Just on a hunch, try this. First, add a new class to represent a set of parameters for myfunc. (It could even be Tuple<string, string>).

public class MyFuncParameters
{
    public string UserName { get; set; }
    public string File { get; set; }
}

Then modify your original method like this:

StreamReader ImportFile = new StreamReader(@"c:\users\matthew\desktop\test.txt");

string line;
var filesToProcess = new List<MyFuncParameters>();
while ((line = ImportFile.ReadLine()) != null)
{
    doneTotal++;

    string[] info = line.Split('-');
    string username = info.Length >= 1 ? info[0] : null;
    string file = info.Length >= 2 ? info[1] : null;

    filesToProcess.Add(new MyFuncParameters {File = file, UserName = username});
}

foreach (var fileToProcess in filesToProcess)
{
    myfunc(fileToProcess.UserName, fileToProcess.File);
}

In other words, first read everything you need from the one file, and then if you're iterating through another list of files (created from the original file) do that next. You may see some improved performance by not reading one file and then doing something (myfunc) with another file in between reads to the original file.

That's a guess. It very likely depends on what exactly myfunc does since you indicated that's the part that's slow.

As stated in the comments, you can launch as many parallel threads to read files as you want, but only one of them can actually read from the disk at a time so it doesn't really do any good. It could even make it slower.

Scott Hannen
  • 27,588
  • 3
  • 45
  • 62
0

I thought I posted this in my other answer but I don't see it.

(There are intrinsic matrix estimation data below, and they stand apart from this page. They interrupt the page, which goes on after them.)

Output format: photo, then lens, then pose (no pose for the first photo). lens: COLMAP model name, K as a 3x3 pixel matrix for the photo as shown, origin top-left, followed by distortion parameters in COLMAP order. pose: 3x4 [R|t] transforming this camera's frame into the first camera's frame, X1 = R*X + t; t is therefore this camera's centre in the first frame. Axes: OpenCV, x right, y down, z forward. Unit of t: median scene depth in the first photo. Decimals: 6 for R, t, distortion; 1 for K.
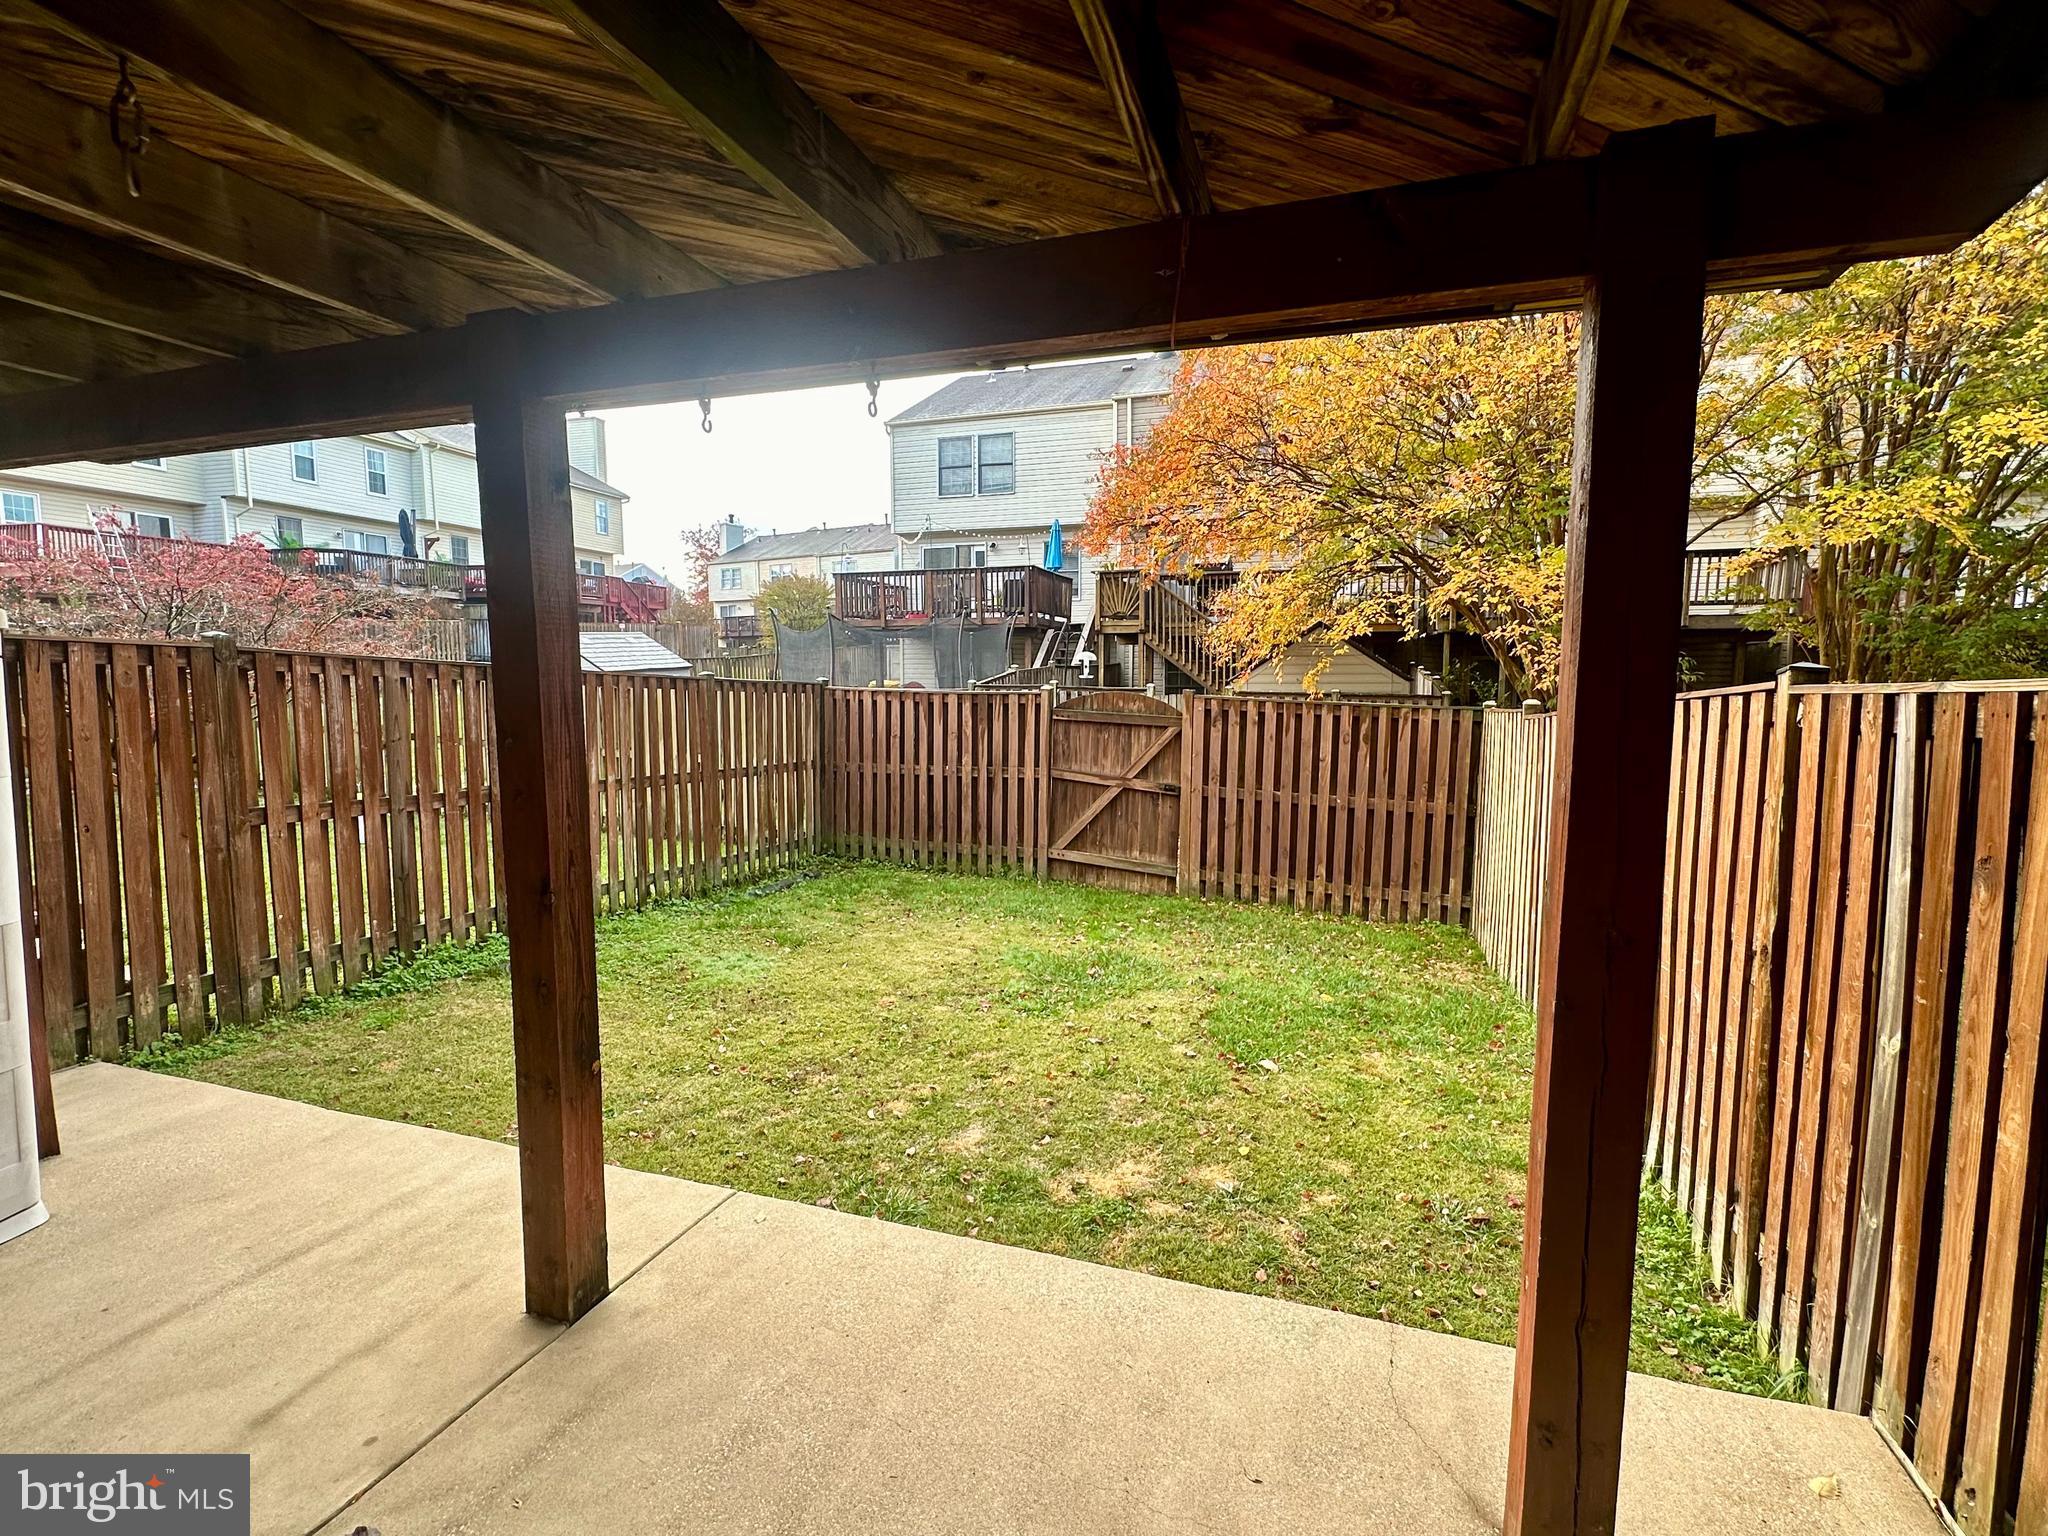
lens RADIAL K [[947.6, 0, 1037.5], [0, 947.6, 762.7], [0, 0, 1]] dist [0.014131, -0.001237]
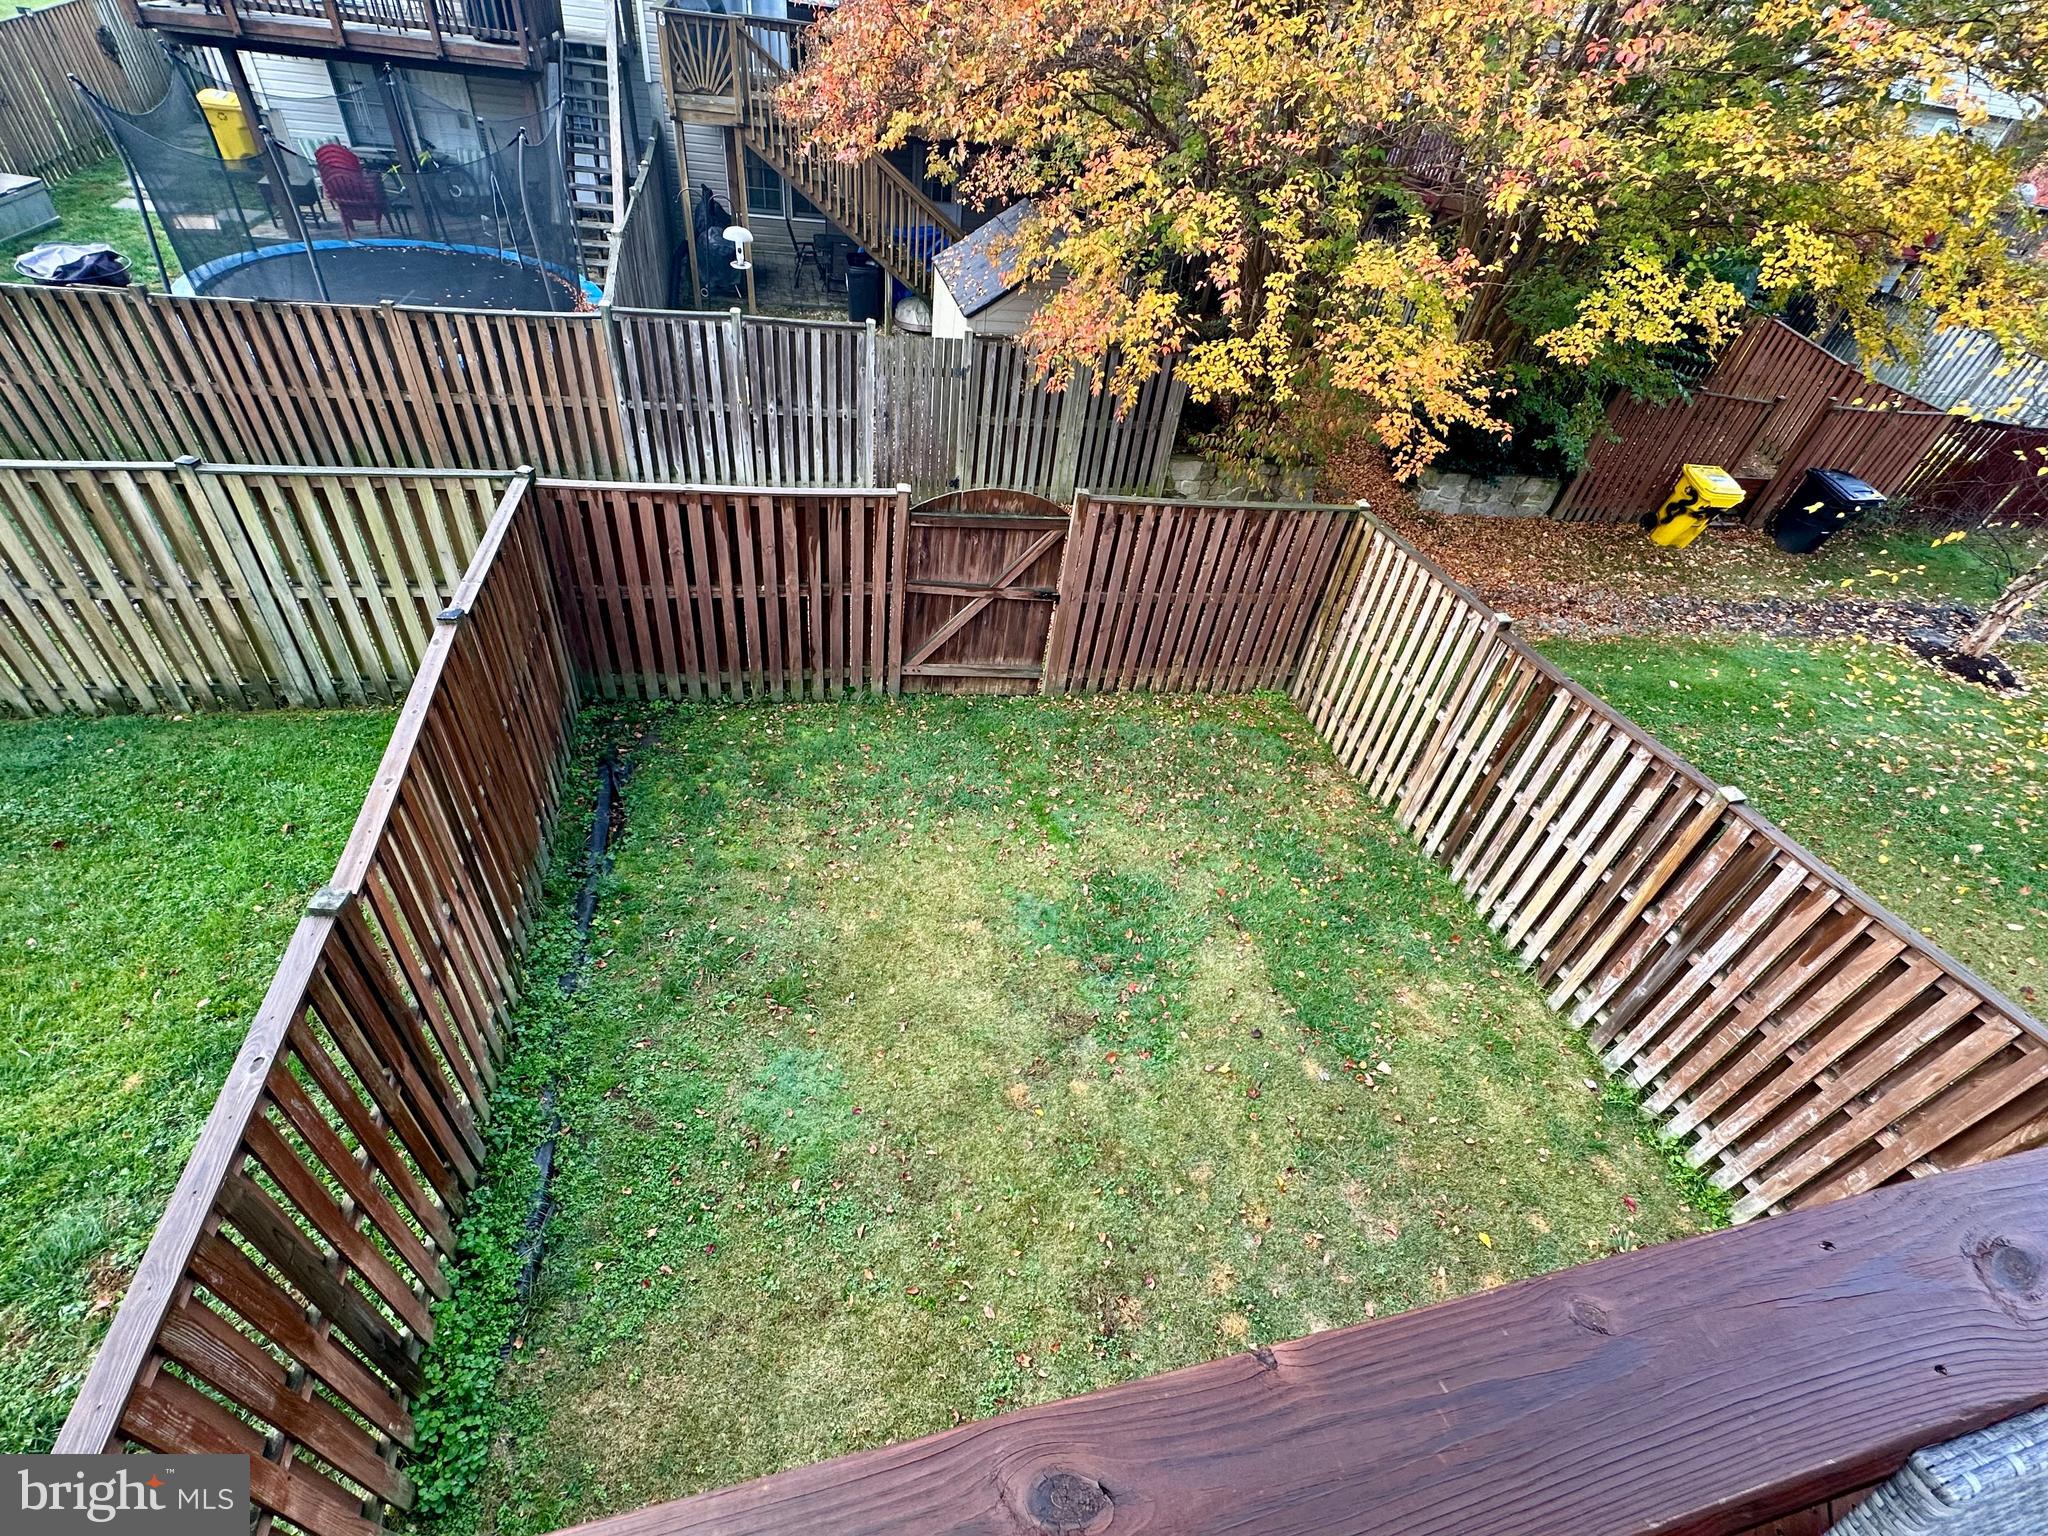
lens RADIAL K [[894.0, 0, 1020.1], [0, 894.0, 760.7], [0, 0, 1]] dist [0.000239, 0.000161]
pose [[0.852945, -0.261608, 0.451714, -0.279052], [-0.061718, 0.808741, 0.584918, -0.314172], [-0.518339, -0.526782, 0.673666, 0.345544]]
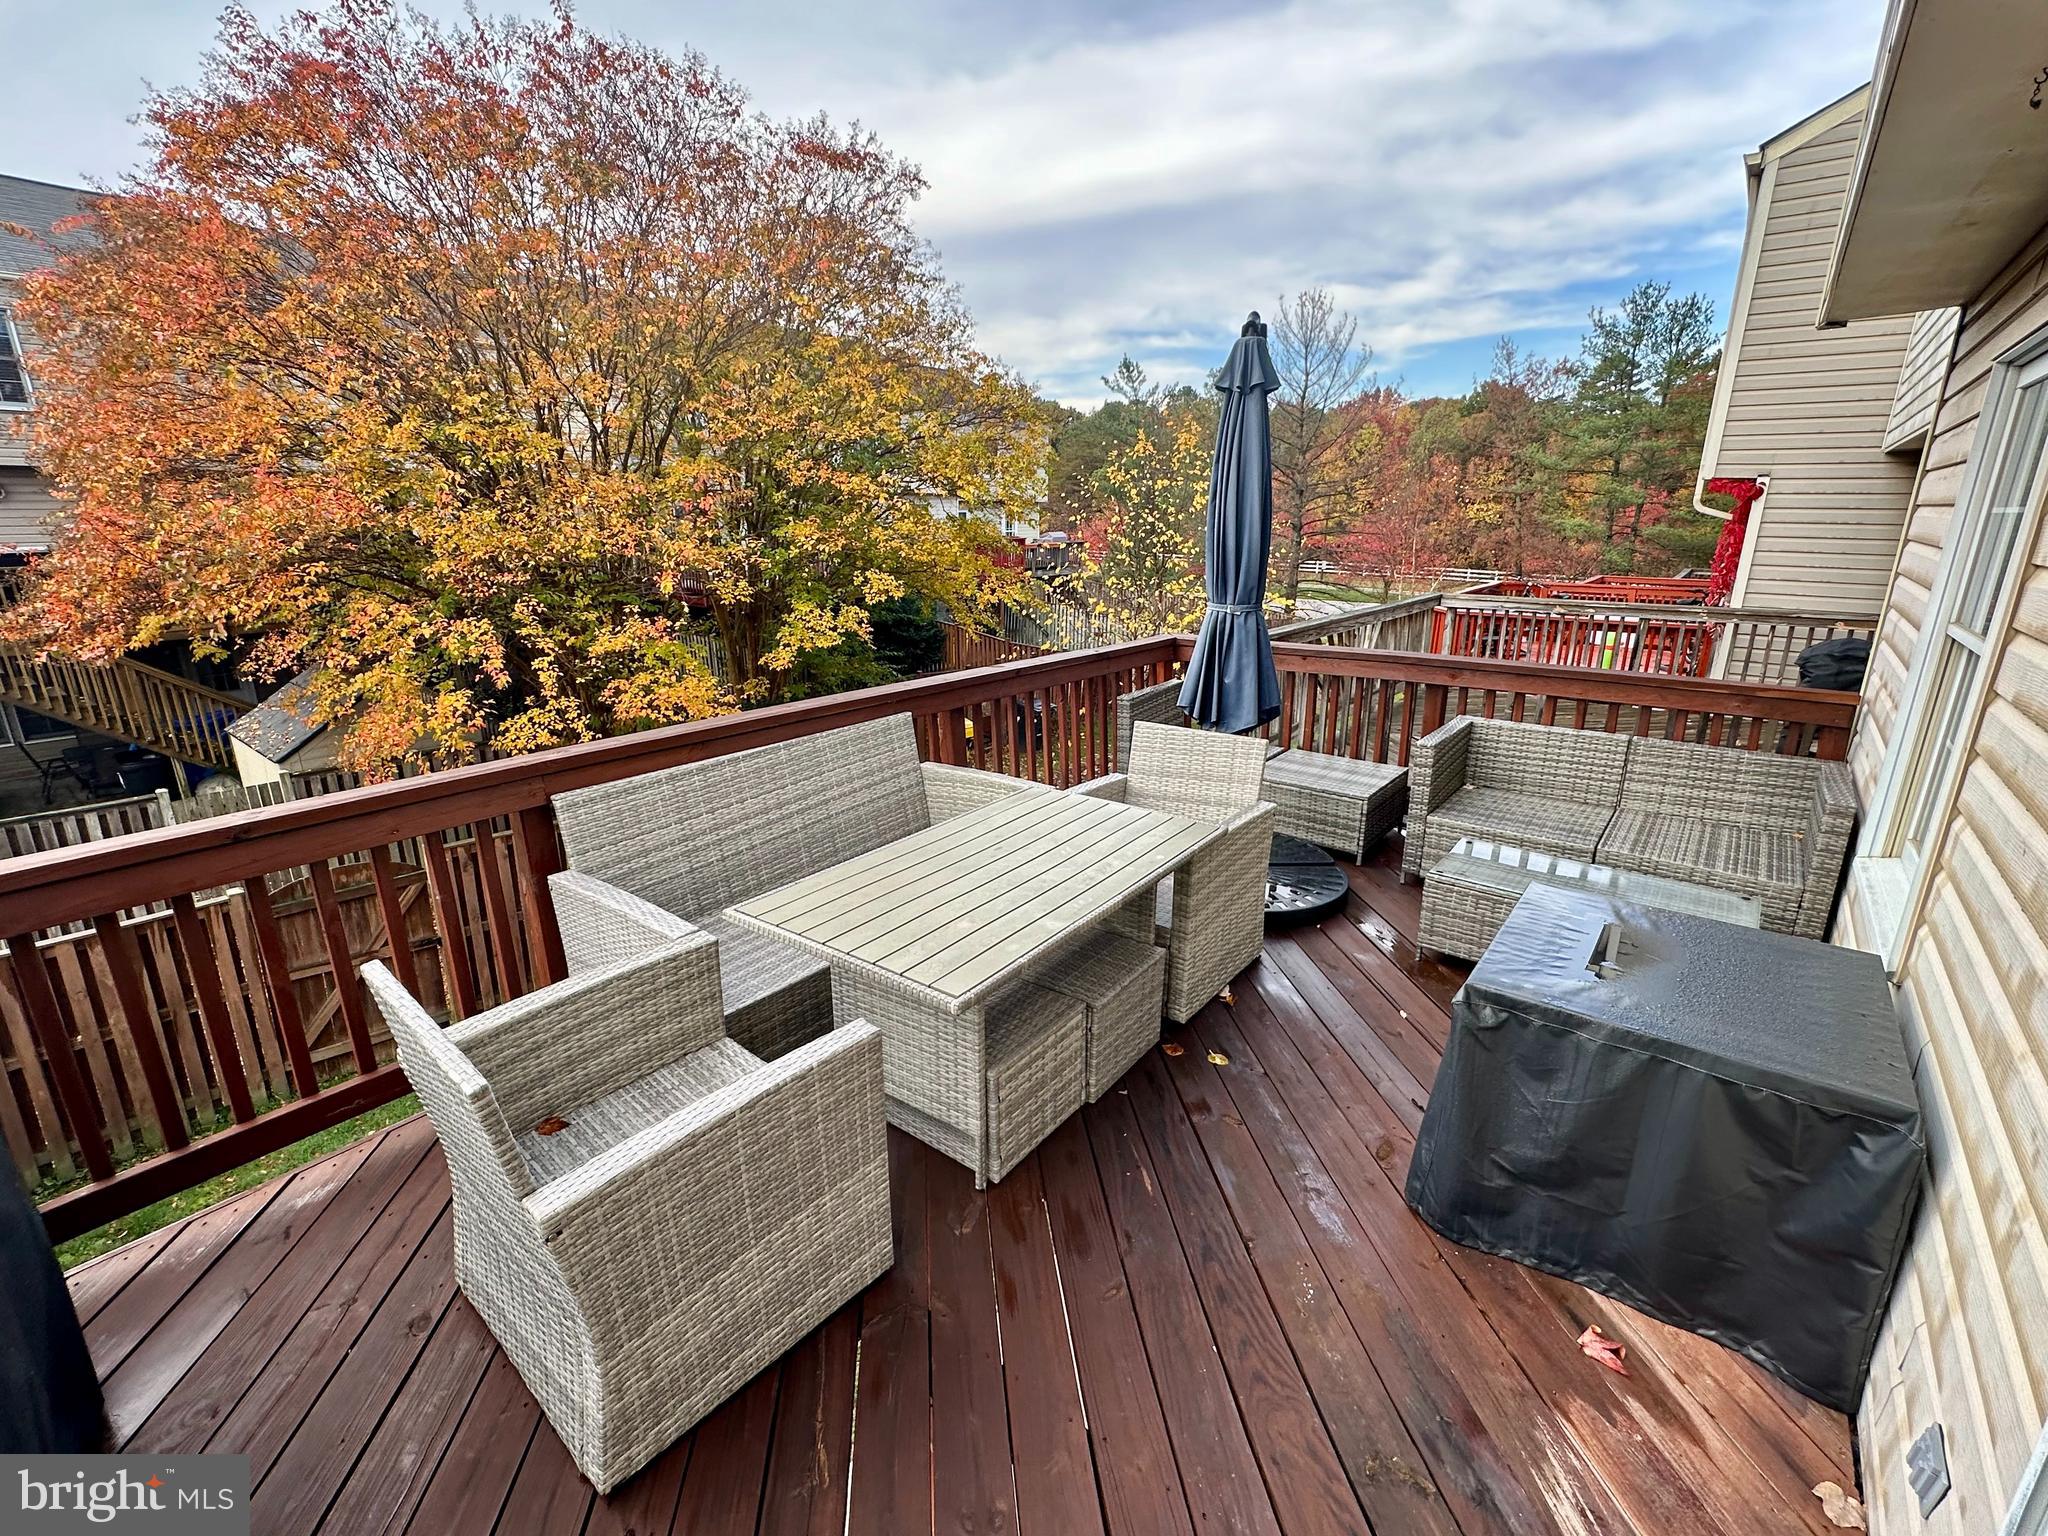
lens RADIAL K [[881.6, 0, 993.8], [0, 881.6, 763.7], [0, 0, 1]] dist [-0.000268, -0.000179]
pose [[0.362426, -0.259210, 0.895241, -0.392740], [0.095134, 0.965818, 0.241131, -0.297132], [-0.927144, -0.002224, 0.374698, 0.099437]]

Can you modify what you're posting to the server so that instead of posting lots of requests each with one user name and one file name, you post a collection instead? One (or several) big requests will be a lot faster than lots of little ones. Each item takes the same time to process, but you remove the overhead of making all the individual calls.

Scott Hannen
  • 27,588
  • 3
  • 45
  • 62